*** Document segment Section Begins ***
Norman Podhoretz has written of the “curious fear and loathing” of religious conservatives by the liberal elite. Their talk of fascism has been replaced by the sincere conviction that if the Christian Right ever got into power behind a Republican President, we would face an updated version of the Salem witch trials. (Incidentally, he finds a clue here as to how Bill Clinton survived impeachment.) He dismisses this paranoia by pointing out that the religious conservative communities have served as a reminder of the religious foundations of the country and the (rapidly depleting) moral capital on which the democratic system still draws.
Remember that the mantra of “separation of church and state” comes from a judicial perversion of the religion clause of the First Amendment, which was designed to limit what the state can do, not what the church can do. With any luck, this President, with his public faith witness and his emphasis on private, faith-based social initiatives, can introduce a neo-Tocquevillian era and replenish our moral capital. Politically, this may be what the liberals fear most of all.
*** Document segment Section Ends ***
*** Exercise data Section Begins ***
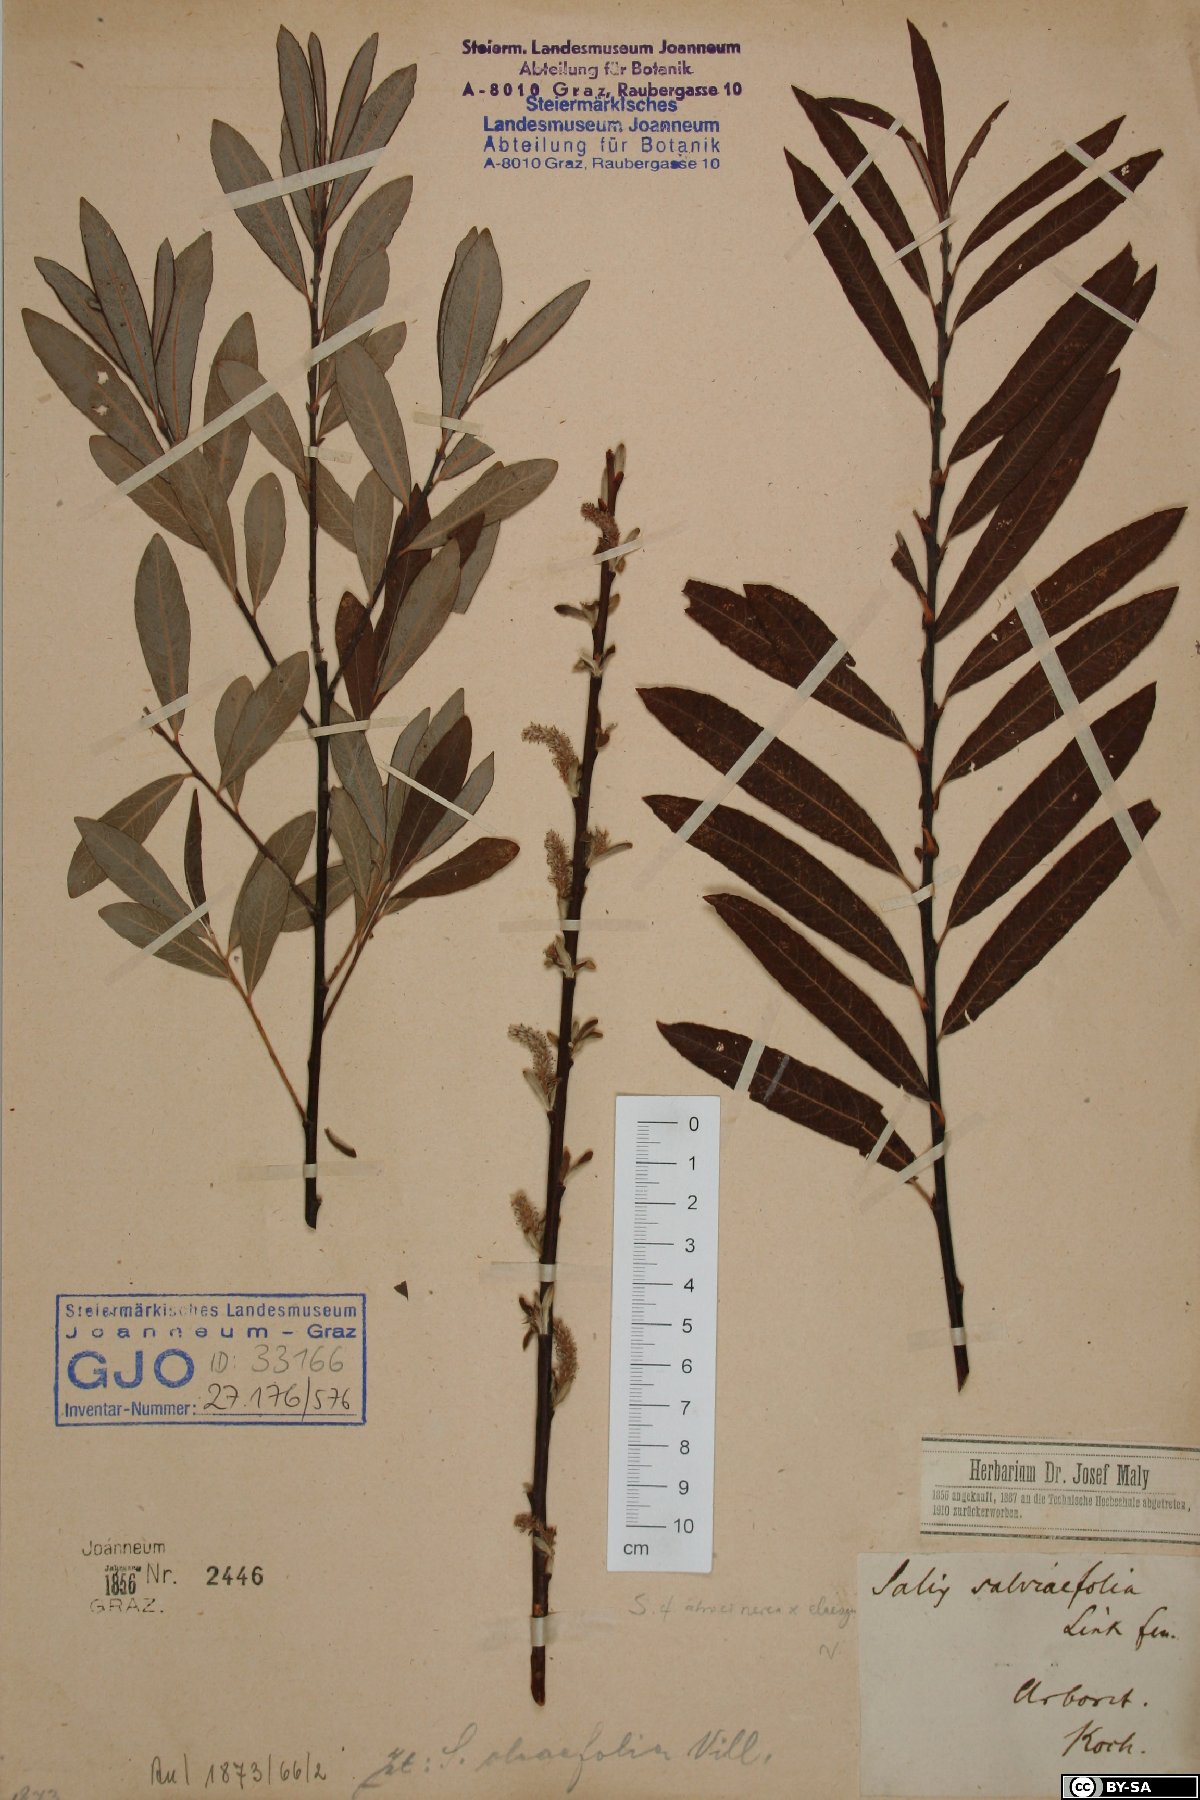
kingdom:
*** Exercise data Section Ends ***
Write out the passage on religious conservatives and liberal fears from "Norman Podhoretz has" up to and including "system still draws.".

Norman Podhoretz has written of the “curious fear and loathing” of religious conservatives by the liberal elite. Their talk of fascism has been replaced by the sincere conviction that if the Christian Right ever got into power behind a Republican President, we would face an updated version of the Salem witch trials. (Incidentally, he finds a clue here as to how Bill Clinton survived impeachment.) He dismisses this paranoia by pointing out that the religious conservative communities have served as a reminder of the religious foundations of the country and the (rapidly depleting) moral capital on which the democratic system still draws.